I have still one bigger question when defining who or what is a recruiter. In any organisation should not everyone be a recruiter? The actions and comments of the CEO can have a greater impact on an organisation than one “rouge” hiring manager interviewing badly. A board director saying something inappropriate at a industry conference and then being quoted, can do more damage to hiring into that company than we often expect.

We live in a world of constant communication, a world where with so many channels for news or opinion the need for content is unrelenting and everything we say or do can potentially create news. With blogging we even become the creator and sometimes the news itself.

So in this environment from the top down we are all recruiters.  What we say and do impacts on the jobseekers perception of us and our organisation. Brand reputation is a word often used in Public Relations. Just put the word Recruitment in front of Brand and that is the reality we face today.

But what has all this ‘thinking’ got to do with training?

Because it is important to develop courses for those in the HR/Recruiting. But let us not forget the line managers for it is there that all the great work that happens at the attraction stage goes to waste. And lets educate senior management on the impact they can have on recruitment.

The Rooster

Where should recruitment sit in the organisation? part 3

March 12th, 2007 by Keith Robinson

So in the final part of this series, where do I believe recruitment should sit in and organisation? 

For me the answer should be simple, where the organisation has significant hiring needs to justify a stand alone team, then this should report into Marketing with a strong dotted line into HR.

For a medium sized company with one recruiting professional in-house it should sit in HR with a very strong dotted line into Marketing.

With organisations without in-house recruiting professionals this function should be handled by an HR generalist and therefore left within the HR function. But ensure that this individual gets some recruitment-related training.

So why Marketing? Well, to me recruitment today is Marketing, when you look at the core attributes:

  • Research consumer/jobseeker opinions of the organisation
  • Identify the values, attritutes, positives, and message that reflect both reality and resonate with the audience
  • Build the brand
  • Identify the channel to the candidates
  • Create the message and attract- reflecting both the audience and the channel/medium
  • Manage the response- treat the jobseeker as if they are consumer
  • Build a two way relationship with those candidates you may wish to hire in the future
  • Sell- yes the interview is as much a sell as it is an interview.

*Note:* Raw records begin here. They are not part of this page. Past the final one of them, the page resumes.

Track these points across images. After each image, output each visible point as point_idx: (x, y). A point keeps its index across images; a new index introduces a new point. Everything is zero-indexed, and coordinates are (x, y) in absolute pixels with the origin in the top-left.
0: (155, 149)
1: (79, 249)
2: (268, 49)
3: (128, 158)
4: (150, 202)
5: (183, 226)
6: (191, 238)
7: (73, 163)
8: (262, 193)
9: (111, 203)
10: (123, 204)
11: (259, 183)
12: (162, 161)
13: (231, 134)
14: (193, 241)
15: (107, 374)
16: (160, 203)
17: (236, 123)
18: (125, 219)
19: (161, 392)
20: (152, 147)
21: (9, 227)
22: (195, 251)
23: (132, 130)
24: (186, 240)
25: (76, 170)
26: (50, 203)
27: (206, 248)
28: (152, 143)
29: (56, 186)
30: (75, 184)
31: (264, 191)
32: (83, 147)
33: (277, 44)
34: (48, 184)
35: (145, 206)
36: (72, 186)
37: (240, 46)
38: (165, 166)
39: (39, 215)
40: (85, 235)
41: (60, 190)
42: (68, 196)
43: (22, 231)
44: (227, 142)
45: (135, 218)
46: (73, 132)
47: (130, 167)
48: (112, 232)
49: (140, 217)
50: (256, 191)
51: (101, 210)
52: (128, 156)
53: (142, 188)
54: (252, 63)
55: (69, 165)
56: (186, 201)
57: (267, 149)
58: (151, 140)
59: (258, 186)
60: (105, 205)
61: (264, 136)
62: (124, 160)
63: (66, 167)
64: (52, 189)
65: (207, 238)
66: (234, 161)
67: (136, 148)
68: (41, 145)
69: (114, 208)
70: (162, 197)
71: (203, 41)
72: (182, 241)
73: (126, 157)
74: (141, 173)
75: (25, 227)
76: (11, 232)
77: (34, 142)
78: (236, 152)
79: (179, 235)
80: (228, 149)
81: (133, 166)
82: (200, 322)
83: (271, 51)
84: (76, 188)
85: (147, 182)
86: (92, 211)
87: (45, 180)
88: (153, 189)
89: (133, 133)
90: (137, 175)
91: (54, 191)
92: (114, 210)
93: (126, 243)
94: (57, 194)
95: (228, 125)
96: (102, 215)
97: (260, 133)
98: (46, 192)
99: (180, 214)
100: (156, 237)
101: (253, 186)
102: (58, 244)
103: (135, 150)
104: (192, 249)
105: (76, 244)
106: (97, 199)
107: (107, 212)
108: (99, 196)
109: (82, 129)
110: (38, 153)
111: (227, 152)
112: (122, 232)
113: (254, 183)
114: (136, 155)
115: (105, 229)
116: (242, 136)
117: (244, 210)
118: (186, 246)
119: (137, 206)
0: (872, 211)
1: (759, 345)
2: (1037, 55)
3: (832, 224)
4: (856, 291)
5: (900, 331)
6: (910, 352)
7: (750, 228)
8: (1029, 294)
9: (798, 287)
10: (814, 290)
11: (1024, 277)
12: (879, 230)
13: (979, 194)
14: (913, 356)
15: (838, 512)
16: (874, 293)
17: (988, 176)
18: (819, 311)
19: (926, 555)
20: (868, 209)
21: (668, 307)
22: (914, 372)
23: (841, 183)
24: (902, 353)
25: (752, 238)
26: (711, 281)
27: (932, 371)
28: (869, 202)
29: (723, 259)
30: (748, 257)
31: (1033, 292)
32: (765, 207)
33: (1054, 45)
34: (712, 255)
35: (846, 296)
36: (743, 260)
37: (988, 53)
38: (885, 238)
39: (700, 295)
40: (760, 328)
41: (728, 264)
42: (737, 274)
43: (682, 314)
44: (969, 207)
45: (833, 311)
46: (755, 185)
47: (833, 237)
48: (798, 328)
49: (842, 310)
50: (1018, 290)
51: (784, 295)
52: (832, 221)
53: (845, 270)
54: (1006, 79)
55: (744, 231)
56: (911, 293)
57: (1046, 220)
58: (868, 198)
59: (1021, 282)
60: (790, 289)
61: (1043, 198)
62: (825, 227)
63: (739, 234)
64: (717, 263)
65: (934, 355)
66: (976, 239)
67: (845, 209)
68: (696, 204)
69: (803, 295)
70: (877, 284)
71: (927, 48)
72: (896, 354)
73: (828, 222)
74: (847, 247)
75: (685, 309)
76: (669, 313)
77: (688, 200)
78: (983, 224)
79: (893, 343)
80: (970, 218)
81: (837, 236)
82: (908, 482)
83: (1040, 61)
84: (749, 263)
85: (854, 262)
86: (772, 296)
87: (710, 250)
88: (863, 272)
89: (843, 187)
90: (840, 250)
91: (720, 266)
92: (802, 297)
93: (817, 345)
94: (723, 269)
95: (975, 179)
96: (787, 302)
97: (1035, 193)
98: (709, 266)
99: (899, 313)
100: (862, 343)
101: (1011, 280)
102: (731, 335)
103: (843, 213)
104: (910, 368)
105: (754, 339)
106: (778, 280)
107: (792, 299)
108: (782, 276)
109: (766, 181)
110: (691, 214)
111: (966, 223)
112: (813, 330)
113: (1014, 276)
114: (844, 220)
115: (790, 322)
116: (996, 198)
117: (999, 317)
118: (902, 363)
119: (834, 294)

It is a 2-way sales process, they sell to you and you sell to them
  • Close- yes again you need to close, get them to commit
  • For those that don’t make it look after them, they may be a customer or future customer. Or simply remember they are people and therefore deserve your respect

So to me recruitment is about a skill and competency set that already exists in the marketing function; therefore why re-invent the wheel?

But ultimatly in an organisation there should be alignment between the Corporate goals of finding great talent and the internal key functions; HR, Marketing and Corporate Affairs.

Getting these functions working together and you can have a great recruiting team!